乔震见过金寓北飞跃上楼的惊世骇俗的神功,此时见他飞身而来,惊骇之中,不敢再逐级而下,伸手拉住舱板涌身跃下,跃下之际,把舱板拉过盖在头顶。
金寓北如疾隼也似闪电般飞到,伸手欲将舱板挡住,可一丝稍迟,那舱板“哐”地一声大响,在他伸手之际,堪堪盖上。
金寓北随即回手抽出弯刀,脚一沾地,即刻将刀伸到舱板边缘缝隙之内,欲将舱板撬了起来。
金寓北才要用力,就听舱板下“哗啦”一声,显是被巨锁锁了起来。突听苏儿大喊一声:“师兄伏低!”金寓北当即躬身伏低身子,紧接着听西侧大船上“啪啪”连响,随即背上破空声尖啸而过。悚然一惊,立时想到,定是西侧船上那些帮众在以火铳击射自己。
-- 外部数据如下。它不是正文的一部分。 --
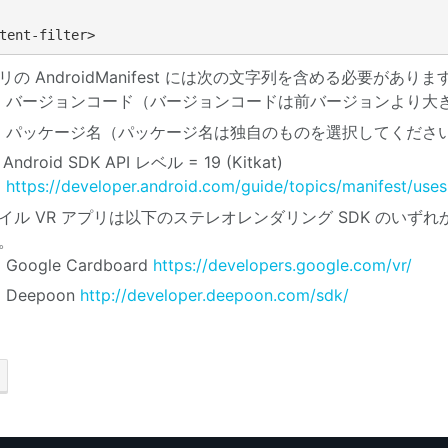
tent-filter>
リの AndroidManifest には次の文字列を含める必要がありま
バージョンコード（バージョンコードは前バージョンより大
パッケージ名（パッケージ名は独自のものを選択してくださ
Android SDK API レベル = 19 (Kitkat)
https://developer.android.com/guide/topics/manifest/use
イル VR アプリは以下のステレオレンダリング SDK のい
。
Google Cardboard
https://developers.google.com/vr/
Deepoon
http://developer.deepoon.com/sdk/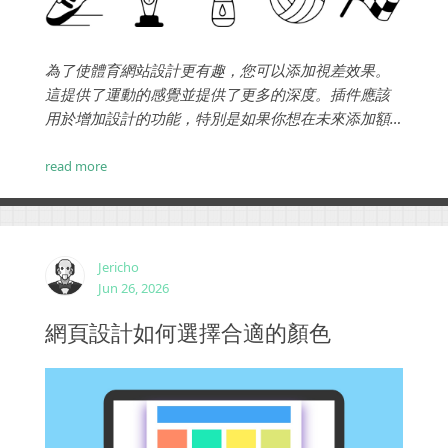
為了使體育網站設計更有趣，您可以添加視差效果。
這提供了運動的感覺並提供了更多的深度。插件應該
用於增加設計的功能，特別是如果你想在未來添加額
外的功能。...
read more
Jericho
Jun 26, 2026
網頁設計如何選擇合適的顏色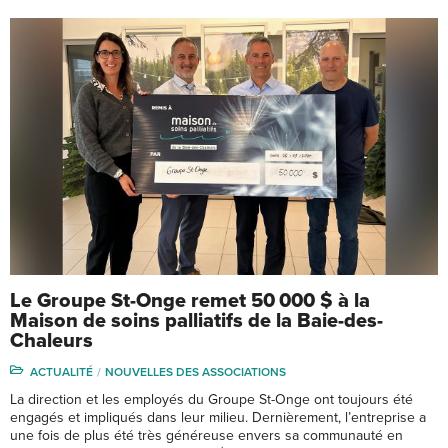
Le Groupe St-Onge remet 50 000 $ à la
Maison de soins palliatifs de la Baie-des-
Chaleurs
ACTUALITÉ
NOUVELLES DES ASSOCIATIONS
La direction et les employés du Groupe St-Onge ont toujours été
engagés et impliqués dans leur milieu. Dernièrement, l’entreprise a
une fois de plus été très généreuse envers sa communauté en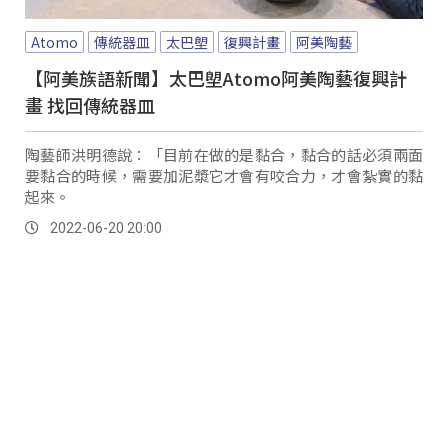
Atomo
傳統器皿
太巴塱
復興計畫
阿美陶藝
【阿美族語新聞】太巴塱Atomo阿美陶藝復興計
畫 找回傳統器皿
陶藝師洪明德說：「目前在做的是黏合，黏合的話必須兩面
要黏合的時候，需要加泥漿它才會有咬合力，才會紮實的黏
起來。
2022-06-20 20:00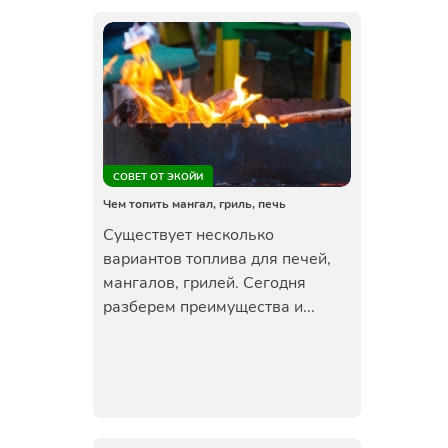
СОВЕТ ОТ ЭКОЙИ
Чем топить мангал, гриль, печь
Существует несколько
вариантов топлива для печей,
мангалов, грилей. Сегодня
разберем преимущества и...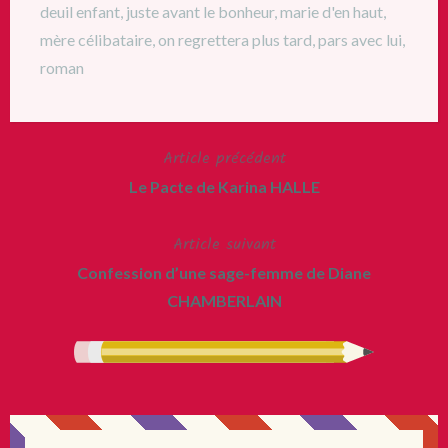
deuil enfant
,
juste avant le bonheur
,
marie d'en haut
,
mère célibataire
,
on regrettera plus tard
,
pars avec lui
,
roman
Article précédent
Navigation
Le Pacte de Karina HALLE
de
Article suivant
l’article
Confession d’une sage-femme de Diane
CHAMBERLAIN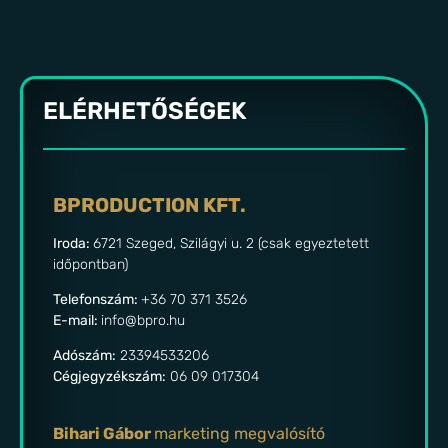
ELÉRHETŐSÉGEK
BPRODUCTION KFT.
Iroda:
6721 Szeged, Szilágyi u. 2 (csak egyeztetett
időpontban)
Telefonszám:
+36 70 371 3526
E-mail:
info@bpro.hu
Adószám:
23394533206
Cégjegyzékszám:
06 09 017304
Bihari Gábor
marketing megvalósító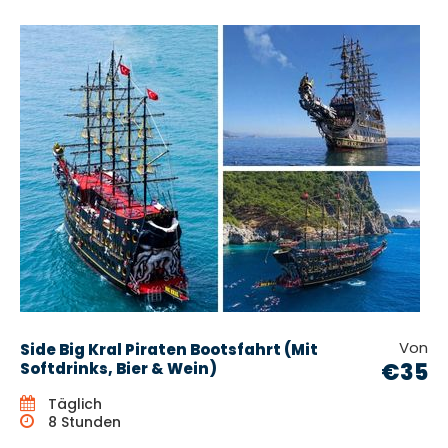
Von
Side Big Kral Piraten Bootsfahrt (Mit
€35
Softdrinks, Bier & Wein)
Täglich
8 Stunden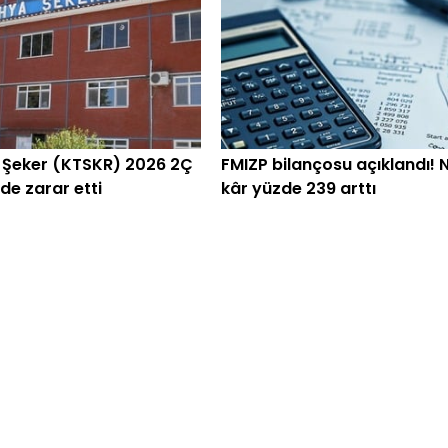
 Şeker (KTSKR) 2026 2Ç
FMIZP bilançosu açıklandı! 
e zarar etti
kâr yüzde 239 arttı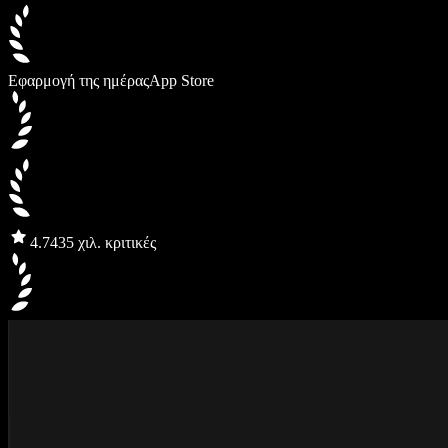
Εφαρμογή της ημέρας
App Store
4.7
435 χιλ. κριτικές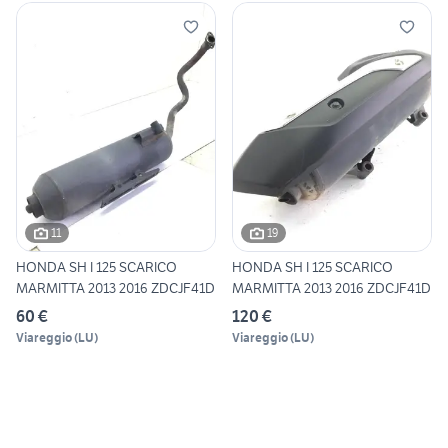
11
19
HONDA SH I 125 SCARICO
HONDA SH I 125 SCARICO
MARMITTA 2013 2016 ZDCJF41D
MARMITTA 2013 2016 ZDCJF41D
60 €
120 €
Viareggio
(
LU
)
Viareggio
(
LU
)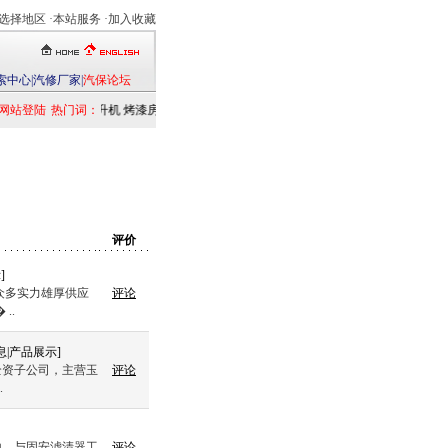
选择地区
·本站服务 ·
加入收藏
索中心
|
汽修厂家
|
汽保论坛
网站登陆
热门词：
举升机
烤漆房
扒胎机
电洗车机
清洗设备
定位仪
检测仪
乘用车
发动
评价
示
]
众多实力雄厚供应
评论
..
息
|
产品展示
]
全资子公司，主营玉
评论
.
地，与固安滤清器工
评论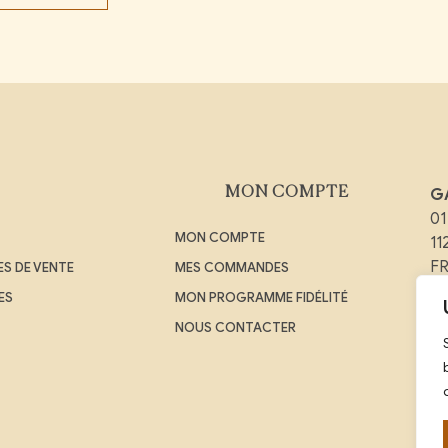
MON COMPTE
G
01
MON COMPTE
1
F
S DE VENTE
MES COMMANDES
ES
MON PROGRAMME FIDÉLITÉ
Em
NOUS CONTACTER
Té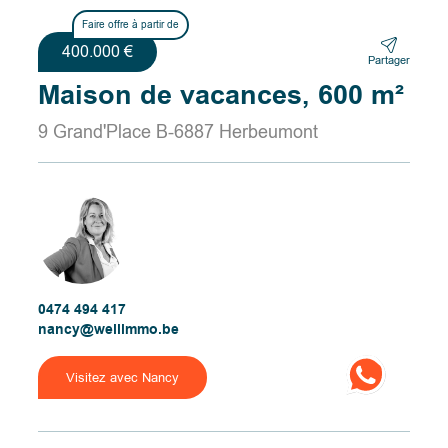
Faire offre à partir de
400.000 €
Partager
Maison de vacances, 600 m²
9 Grand'Place B-6887 Herbeumont
0474 494 417
nancy@wellimmo.be
Visitez avec Nancy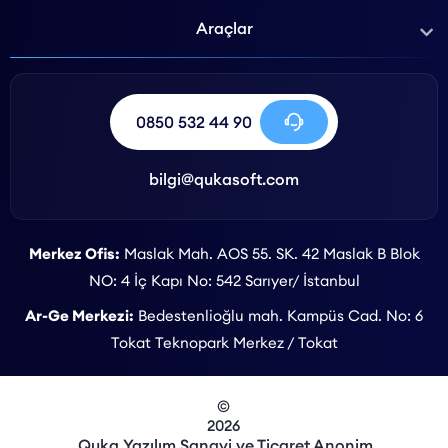
Araçlar
0850 532 44 90
bilgi@qukasoft.com
Merkez Ofis:
Maslak Mah. AOS 55. SK. 42 Maslak B Blok
NO: 4 İç Kapı No: 542 Sarıyer/ İstanbul
Ar-Ge Merkezi:
Bedestenlioğlu mah. Kampüs Cad. No: 6
Tokat Teknopark Merkez / Tokat
©
2026
Quka Yazılım Sanayi ve Ticaret Anonim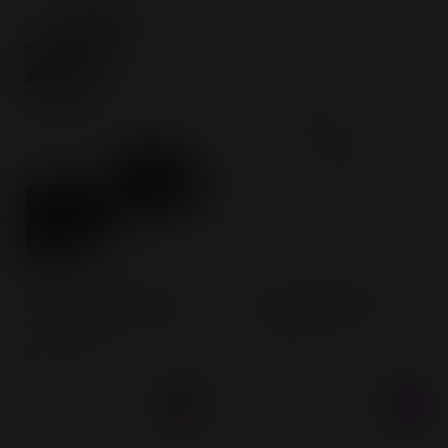
Нет в наличии
ФИКСАТОР ДЛЯ НОГ
Бандажный набор
соединённые между
Anonymo #0705,
собой, цвет розовый
полиэстер, красный
2 050 ₽
2 100 ₽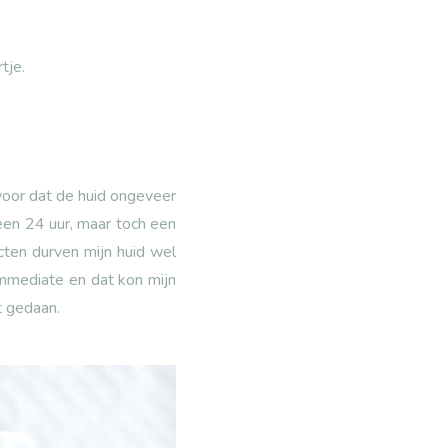
tje.
voor dat de huid ongeveer
Geen 24 uur, maar toch een
cten durven mijn huid wel
immediate en dat kon mijn
t gedaan.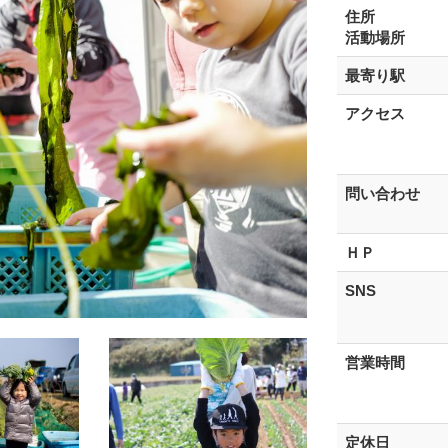
住所
活動場所
最寄り駅
アクセス
問い合わせ
ＨＰ
SNS
営業時間
定休日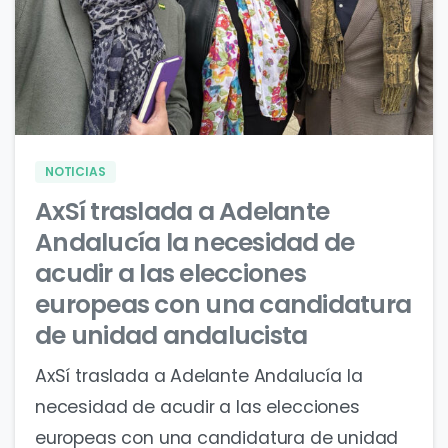
0
0
NOTICIAS
AxSí traslada a Adelante
Andalucía la necesidad de
acudir a las elecciones
europeas con una candidatura
de unidad andalucista
AxSí traslada a Adelante Andalucía la
necesidad de acudir a las elecciones
europeas con una candidatura de unidad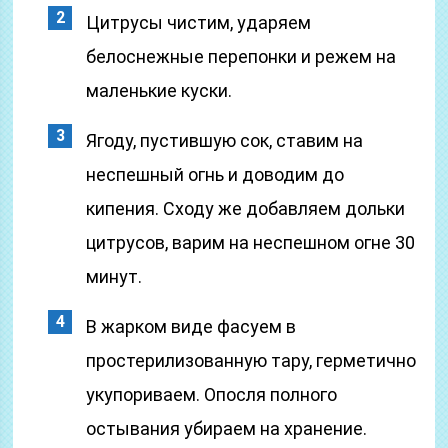
Цитрусы чистим, ударяем
белоснежные перепонки и режем на
маленькие куски.
Ягоду, пустившую сок, ставим на
неспешный огнь и доводим до
кипения. Сходу же добавляем дольки
цитрусов, варим на неспешном огне 30
минут.
В жарком виде фасуем в
простерилизованную тару, герметично
укупориваем. Опосля полного
остывания убираем на хранение.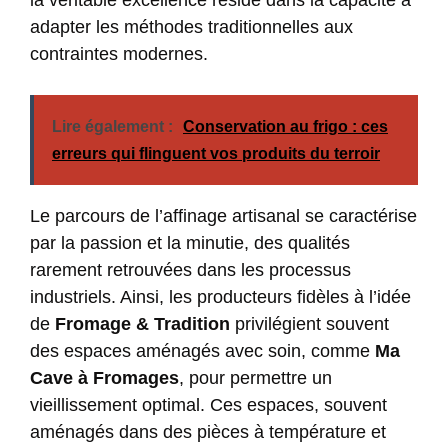
la véritable excellence réside dans la capacité à
adapter les méthodes traditionnelles aux
contraintes modernes.
Lire également :
Conservation au frigo : ces
erreurs qui flinguent vos produits du terroir
Le parcours de l’affinage artisanal se caractérise
par la passion et la minutie, des qualités
rarement retrouvées dans les processus
industriels. Ainsi, les producteurs fidèles à l’idée
de
Fromage & Tradition
privilégient souvent
des espaces aménagés avec soin, comme
Ma
Cave à Fromages
, pour permettre un
vieillissement optimal. Ces espaces, souvent
aménagés dans des pièces à température et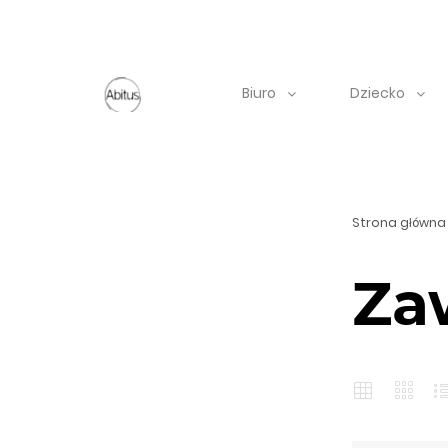
Biuro
Dziecko
Strona główna
Za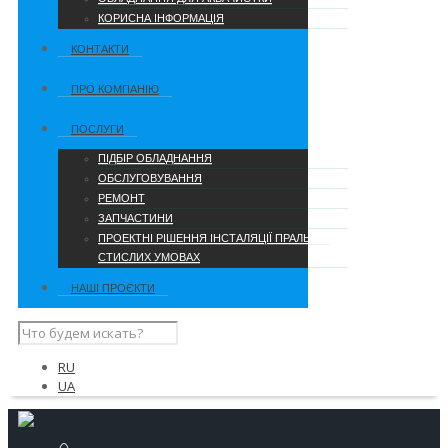
КОРИСНА ІНФОРМАЦІЯ
КОНТАКТИ
ПРО КОМПАНІЮ
ПОСЛУГИ
ПІДБІР ОБЛАДНАННЯ
ОБСЛУГОВУВАННЯ
РЕМОНТ
ЗАПЧАСТИНИ
ПРОЕКТНІ РІШЕННЯ ІНСТАЛЯЦІЇ ПРАЛЬНІ В
СТИСЛИХ УМОВАХ
НАШІ ПРОЄКТИ
RU
UA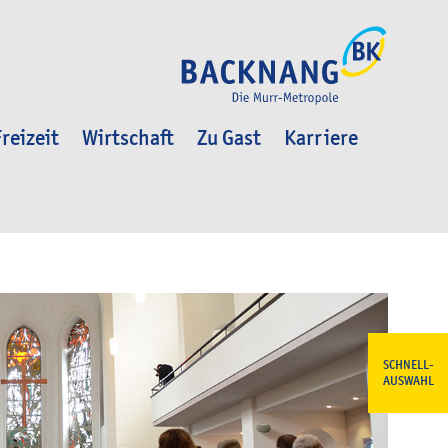
reizeit
Wirtschaft
Zu Gast
Karriere
SCHNELL-
AUSWAHL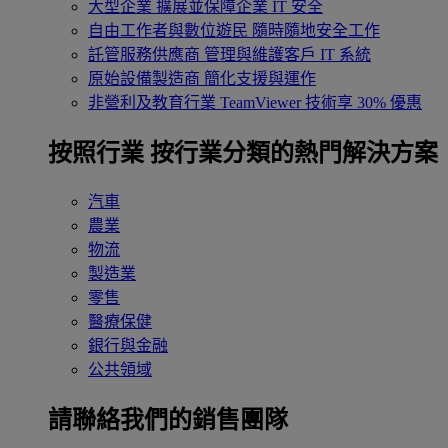
大型企業
擴展並保障企業 IT 安全
自由工作者與數位遊民
隨時隨地安全工作
託管服務供應商
管理與維護客戶 IT 系統
原始設備製造商
簡化支援與運作
非營利及教育行業
TeamViewer 技術享 30% 優惠
按照行業
按行業分類的熱門解決方案
汽車
農業
物流
製造業
零售
醫療保健
銀行與金融
公共領域
請聯絡我們的銷售團隊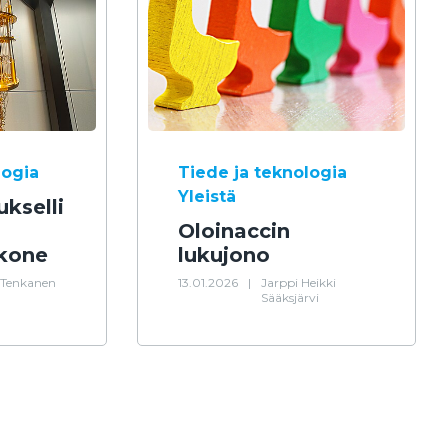
logia
Tiede ja teknologia
Yleistä
kselli
Oloinaccin
okone
lukujono
Tenkanen
13.01.2026
|
Jarppi Heikki
Sääksjärvi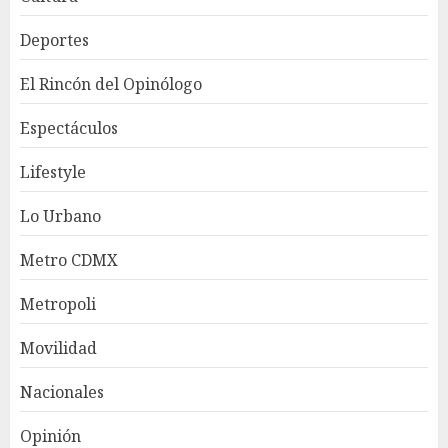
Deportes
El Rincón del Opinólogo
Espectáculos
Lifestyle
Lo Urbano
Metro CDMX
Metropoli
Movilidad
Nacionales
Opinión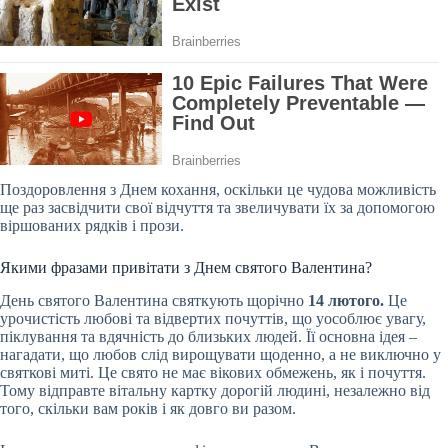
Поздоровлення з Днем кохання, оскільки це чудова можливість
ще раз засвідчити свої відчуття та звеличувати їх за допомогою
віршованих рядків і прози.
Якими фразами привітати з Днем святого Валентина?
День святого Валентина святкують щорічно
14 лютого.
Це
урочистість любові та відвертих почуттів, що уособлює увагу,
піклування та вдячність до близьких людей. Її основна ідея –
нагадати, що любов слід вирощувати щоденно, а не виключно у
святкові миті. Це свято не має вікових обмежень, як і почуття.
Тому відправте вітальну картку дорогій людині, незалежно від
того, скільки вам років і як довго ви разом.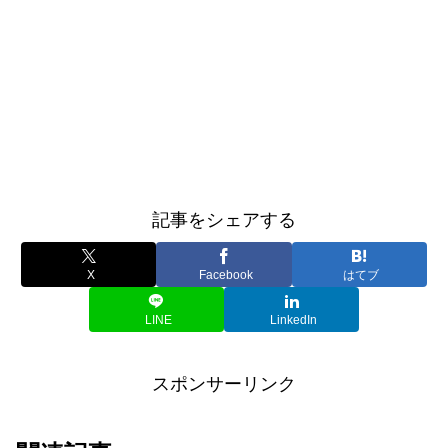
記事をシェアする
X
Facebook
はてブ
LINE
LinkedIn
スポンサーリンク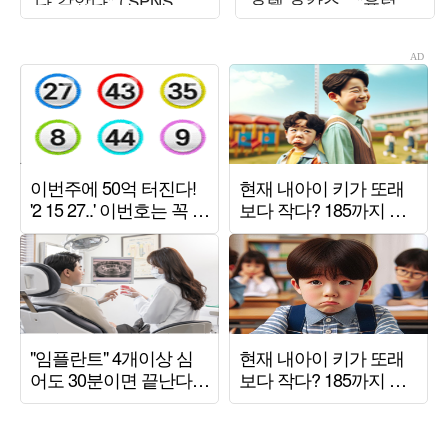
다 갚았다" ('SPNS
호텔 호캉스…"유럽도
TV')
보내드릴게"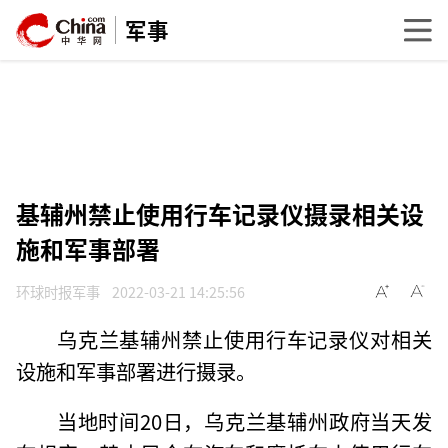
军事
基辅州禁止使用行车记录仪摄录相关设
施和军事部署
环球时报军事
2022-03-21 14:25:56
乌克兰基辅州禁止使用行车记录仪对相关
设施和军事部署进行摄录。
当地时间20日，乌克兰基辅州政府当天发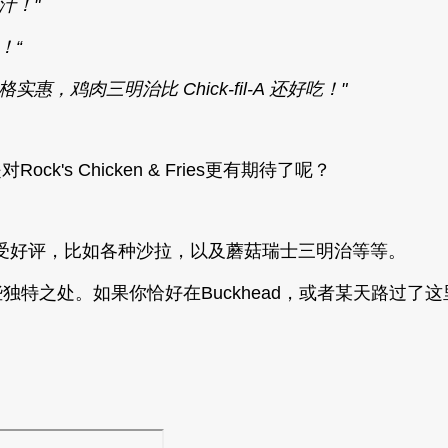
汁！"
！“
鸡肉三明治比 Chick-fil-A 还好吃！"
ck's Chicken & Fries更有期待了呢？
受好评，比如各种沙拉，以及蘑菇瑞士三明治等等。
独特之处。如果你恰好在Buckhead，或者某天路过了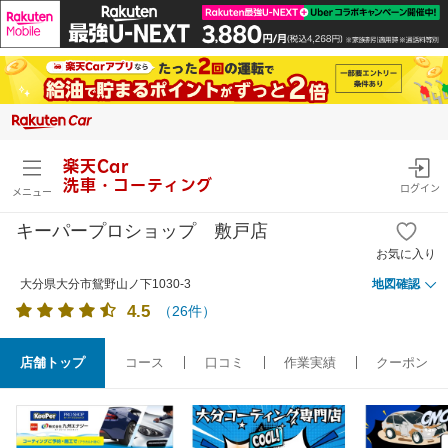
楽天Car
洗車・コーティング
ログイン
メニュー
キーパープロショップ 敷戸店
お気に入り
大分県大分市鴛野山ノ下1030-3
地図確認
4.5
（
26
件）
店舗トップ
コース
口コミ
作業実績
クーポン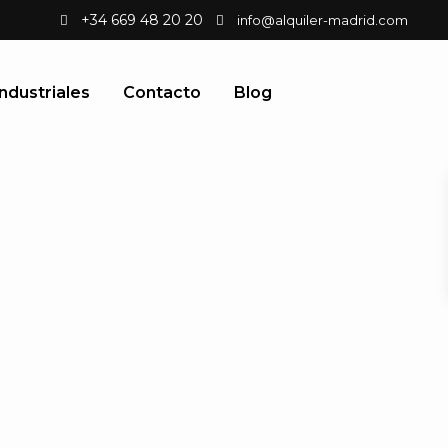
+34 669 48 20 20
info@alquiler-madrid.com
ndustriales
Contacto
Blog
金寓北赶紧回首,眼光急切找寻苏儿。回首之际,见苏儿已躲到西侧船舷之后,心下稍安。就听胡照旌厉声喝叫:“装铳,齐射!”就听火铳射出的铁珠啸声尖厉,西侧船舷上顿时如爆豆一般“嘣嘣”响成一片。两人头顶犹有许多铁珠“嗖嗖”飞过。
顷刻见西面大船上空,一片青烟在江风中被吹散,两人闻到了浓浓的火药气味。
苏儿一招手,金寓北弯腰到苏儿身边,看着苏儿,等她作出计较。